■ **WORK TO COMPLETE**
• a. List every place the passage on Coldharbour Mill names as a destination for the mill's finished cloth.
• b. Copy the passage on Coldharbour Mill word for word, from "It appears that" up to and including "it in 1920.".

■ **PASSAGE PROVIDED**
<<<<
Coldharbour Mill, near the village of Uffculme in Devon, England, is one of the oldest woollen textile mills in the world, having been in continuous production since 1797. The mill was one of a number owned by Fox Brothers, and is designated by English Heritage as a Grade II* listed building.

Location

Coldharbour Mill can be found just off junction 27 of the M5 motorway near the village of Uffculme, and near to the border with Somerset. The headquarters for the mill was at Tonedale in Wellington. The water provided by the nearby River Culm was a prime factor in Thomas Fox's decision to purchase the existing grist mill. In 1797 he wrote to his brother "I have purchased the premises at Uffculme for eleven hundred guineas, which I do not think dear as they include about fifteen acres of very fine meadow land. The buildings are but middling, but the stream good." The roads in the area at the time were very poor, and finished cloth had to be carried by pack horses to the nearby ports of Topsham and Exeter, or by carrier's cart to Bridgwater, Bristol and London (a twelve-day journey).

History

It appears that there has been a mill of some description near the Coldharbour site since Saxon times. The Domesday Book recording two mills in the Uffculme area.

At its peak the company employed approximately 5,000 people and owned and operated nine mills and factories in Somerset, Devon, and Oxfordshire. One of the most notable satellite mills was that of William Bliss & Sons, built in 1872 after a disastrous fire in the original mill. Located in Chipping Norton, the William Bliss site was one of the grandest mills in England, complete with reading room, chapel and workers cottages. Fox Brothers bought it in 1920.

Bliss Mill from Worcester Road - geograph.org.uk - 329977
Bliss Mill, Chipping Norton

The main Tonedale site in Wellington was the largest integrated mill site in the South West of England, covering 10 acres of land and forming the hub of the Fox Brothers woollen manufacturing 'empire'. It is believed to have been the only 'Twin Vertical Woollen Factory' in the world - that is, making both worsted and woollen products, and controlling the entire process from fleece to finished cloth in-house.
>>>>
■ **INFORMATION SUPPLIED**
<<<<
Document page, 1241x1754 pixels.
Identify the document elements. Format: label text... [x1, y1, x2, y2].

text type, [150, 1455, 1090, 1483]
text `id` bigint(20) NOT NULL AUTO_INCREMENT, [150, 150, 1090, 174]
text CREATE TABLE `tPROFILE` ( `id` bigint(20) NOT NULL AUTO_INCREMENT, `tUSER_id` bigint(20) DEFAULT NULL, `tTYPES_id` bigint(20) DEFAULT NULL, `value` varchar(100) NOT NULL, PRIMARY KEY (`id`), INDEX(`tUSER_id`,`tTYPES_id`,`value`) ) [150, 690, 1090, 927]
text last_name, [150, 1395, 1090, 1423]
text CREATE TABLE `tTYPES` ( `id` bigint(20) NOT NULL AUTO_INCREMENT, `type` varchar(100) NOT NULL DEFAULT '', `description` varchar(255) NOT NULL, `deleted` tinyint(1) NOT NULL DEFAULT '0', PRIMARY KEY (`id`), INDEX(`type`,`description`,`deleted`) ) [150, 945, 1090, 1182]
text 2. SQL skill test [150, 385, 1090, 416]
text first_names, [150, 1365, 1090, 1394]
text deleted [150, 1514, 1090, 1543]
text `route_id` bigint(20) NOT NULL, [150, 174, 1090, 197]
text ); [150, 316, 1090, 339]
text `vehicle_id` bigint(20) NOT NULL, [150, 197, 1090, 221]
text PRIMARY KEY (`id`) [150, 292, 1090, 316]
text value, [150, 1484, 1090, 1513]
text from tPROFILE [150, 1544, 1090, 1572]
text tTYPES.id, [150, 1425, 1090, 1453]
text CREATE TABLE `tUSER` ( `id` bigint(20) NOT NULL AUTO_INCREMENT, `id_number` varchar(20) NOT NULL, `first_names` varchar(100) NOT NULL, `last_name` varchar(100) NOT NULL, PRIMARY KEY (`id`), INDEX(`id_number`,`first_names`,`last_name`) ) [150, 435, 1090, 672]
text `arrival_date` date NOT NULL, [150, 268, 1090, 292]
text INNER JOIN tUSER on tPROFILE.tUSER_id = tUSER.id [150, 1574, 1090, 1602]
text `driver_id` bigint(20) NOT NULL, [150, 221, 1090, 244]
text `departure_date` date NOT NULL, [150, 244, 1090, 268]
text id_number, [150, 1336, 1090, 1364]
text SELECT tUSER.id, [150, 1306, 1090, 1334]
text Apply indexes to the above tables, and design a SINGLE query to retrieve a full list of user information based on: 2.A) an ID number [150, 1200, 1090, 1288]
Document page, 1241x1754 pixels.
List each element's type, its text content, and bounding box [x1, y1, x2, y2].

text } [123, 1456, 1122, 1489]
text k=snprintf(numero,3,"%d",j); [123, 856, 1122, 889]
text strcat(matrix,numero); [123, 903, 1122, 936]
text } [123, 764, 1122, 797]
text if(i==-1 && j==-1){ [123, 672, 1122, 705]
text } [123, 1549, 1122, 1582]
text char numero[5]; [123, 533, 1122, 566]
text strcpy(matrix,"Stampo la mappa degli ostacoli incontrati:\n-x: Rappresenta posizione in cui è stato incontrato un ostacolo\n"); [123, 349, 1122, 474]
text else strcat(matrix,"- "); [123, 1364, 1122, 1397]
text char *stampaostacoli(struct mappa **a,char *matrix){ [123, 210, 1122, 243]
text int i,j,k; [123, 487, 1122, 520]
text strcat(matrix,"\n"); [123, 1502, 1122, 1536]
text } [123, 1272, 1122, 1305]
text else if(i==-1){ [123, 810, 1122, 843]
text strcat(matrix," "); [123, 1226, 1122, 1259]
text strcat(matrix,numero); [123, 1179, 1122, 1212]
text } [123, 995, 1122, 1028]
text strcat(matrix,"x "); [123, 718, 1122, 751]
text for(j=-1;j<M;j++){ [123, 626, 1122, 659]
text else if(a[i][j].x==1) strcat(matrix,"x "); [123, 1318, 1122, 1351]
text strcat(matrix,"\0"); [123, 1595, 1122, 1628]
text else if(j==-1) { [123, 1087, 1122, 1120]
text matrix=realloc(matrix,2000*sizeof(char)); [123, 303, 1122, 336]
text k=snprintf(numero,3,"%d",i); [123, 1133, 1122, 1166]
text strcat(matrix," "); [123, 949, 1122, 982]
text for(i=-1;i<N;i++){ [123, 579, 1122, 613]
>>>>
■ **OUTPUTS FOR THE TASKS**
• a. Topsham, Exeter, Bridgwater, Bristol, London

• b.
It appears that there has been a mill of some description near the Coldharbour site since Saxon times. The Domesday Book recording two mills in the Uffculme area.

At its peak the company employed approximately 5,000 people and owned and operated nine mills and factories in Somerset, Devon, and Oxfordshire. One of the most notable satellite mills was that of William Bliss & Sons, built in 1872 after a disastrous fire in the original mill. Located in Chipping Norton, the William Bliss site was one of the grandest mills in England, complete with reading room, chapel and workers cottages. Fox Brothers bought it in 1920.